Among the senior jobs that Sharma has done, he has served as international development secretary and as business secretary. As housing minister he had to deal with the Grenfell Tower fire, in which more than 70 residents perished. Sharma was reduced to tears when dealing with the tragedy in the Commons. The consensus is that as COP26 president he grew into the job and is widely admired for what he achieved as the UK’s climate change tsar.
In a Commons debate in July last year, Barry Sheerman, the Labour MP for Huddersfield, sought to embarrass him by giving him a compliment: “Am I allowed to say to the COP26 president that many of us on the Labour benches think that he has done a darned good job?”
In the 2023 New Years honours list, Sharma was appointed Knight Commander of the Order of St Michael and St George (KCMG) by King Charles.

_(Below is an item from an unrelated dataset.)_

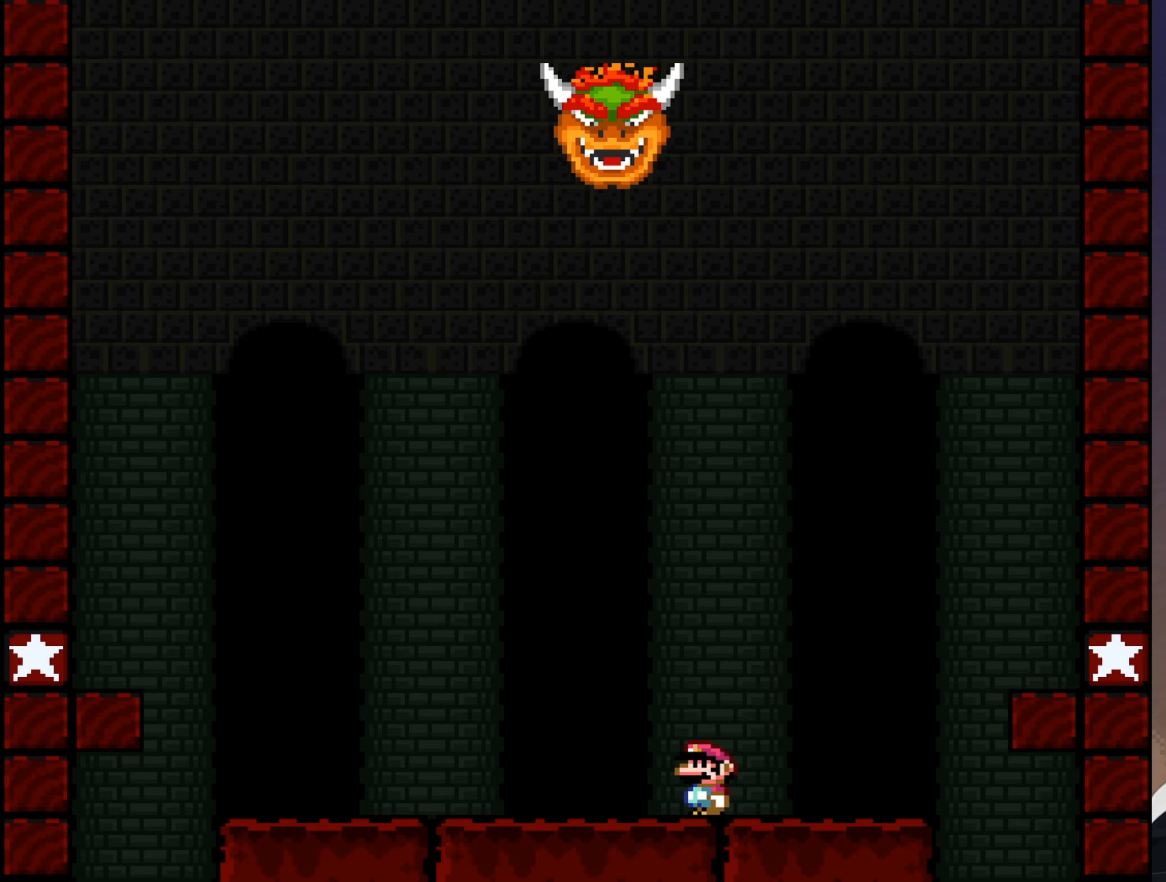
{"buttons": ["Y"], "events": []}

But that was more a doing of Johnson, who has also apparently nominated Sharma for a peerage.
Sharma’s Reading West constituency, which he won in 2010 with a majority of 6,004, will not be easy to defend at the next general election. He retained the seat with a majority of 6,650 in 2015, but this came down to 2,876 in 2017 before going up to 4,117 in 2019 when Johnson got an 80-seat majority.
When first elected an MP, Sharma took his oath on the Bhagavid Gita, one of the Hindu scriptures.

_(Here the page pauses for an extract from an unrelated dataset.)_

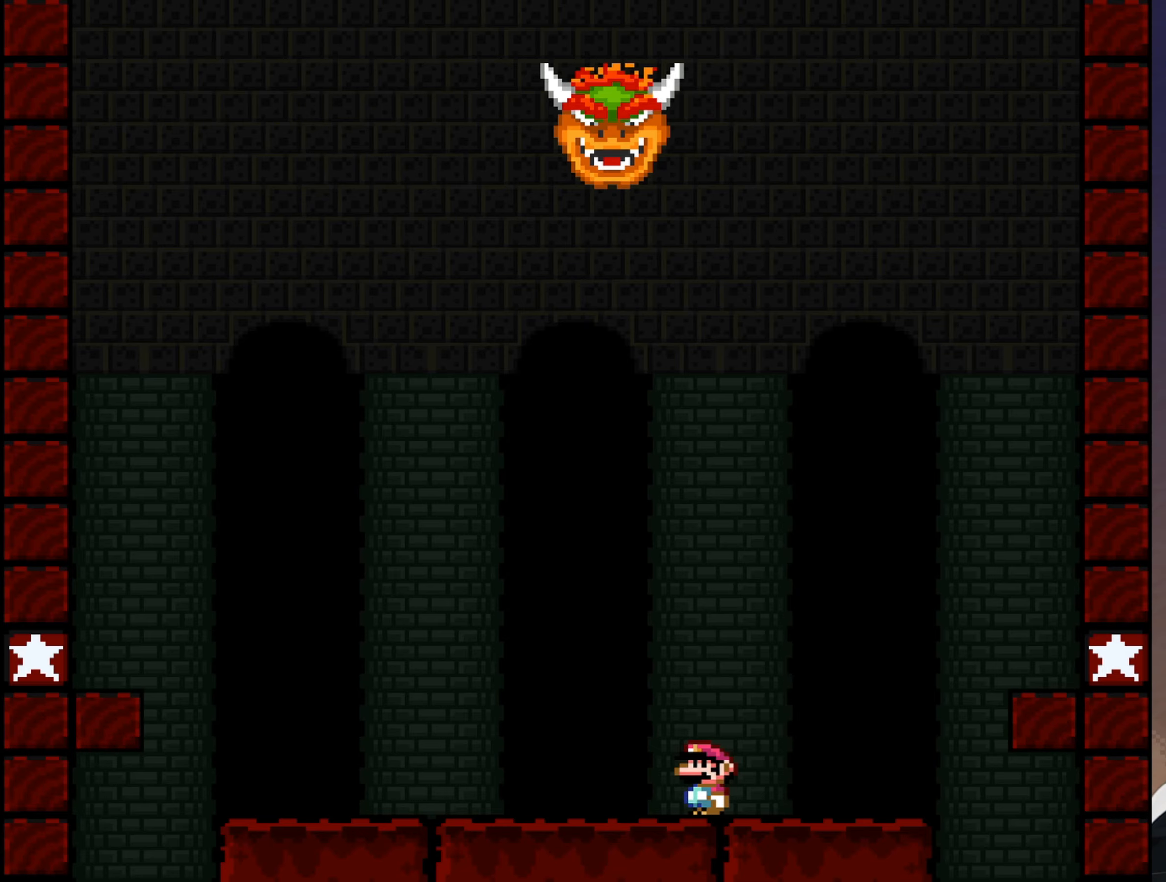
{"buttons": ["Y"], "events": []}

Sharma, who was born in Agra on September 7, 1967, arrived in Britain in 1972 with his parents. His father, Prem Sharma, was a loyal Tory but in those days Indians were not picked for winnable seats by the Conservative Party. But later Prem was made a life president of the Reading East Conservative Association.
The night Alok was elected in 2010 marked a proud moment for Prem who said: “He was selected as the candidate for Reading West in 2006 – and he has got in at the first attempt. He is very sincere, very honest, very hardworking – and in his acceptance speech, he was very polite to the opposition. I am very, very, very proud of my son.”
Prior to entering parliament, Sharma qualified as a chartered accountant with Coopers & Lybrand Deloitte, and then worked for 16 years in banking, first with the Japanese firm Nikko Securities and then Enskilda Securities (the investment banking arm of SE Banken), where he held senior roles based in London, Stockholm and Frankfurt, including serving as a member of the bank’s corporate finance global management committee.
He has served as a member of the Commons treasury as well as the science and technology select committees, a parliamentary private secretary at the treasury and from 2012 to 2015 as a Conservative Party vice chairman for ethnic minority matters. In 2016 he was appointed as David Cameron’s “infrastructure envoy to India”.
Sharma is married and lives in Reading with his Swedish wife, Ingela, and their two daughters.
In many ways, Sharma does deserve a peerage, not least because he has become passionate on the subject of climate change.
Many remember that in his Glasgow speech, he rose to the occasion when he said: “Astronauts speak of the intense emotion they feel when looking back at Earth from space. Seeing it gleaming through the darkness of the cosmos. Incredible, improbable and infinitely precious. And if we act now, and we act together, we can protect our precious planet.”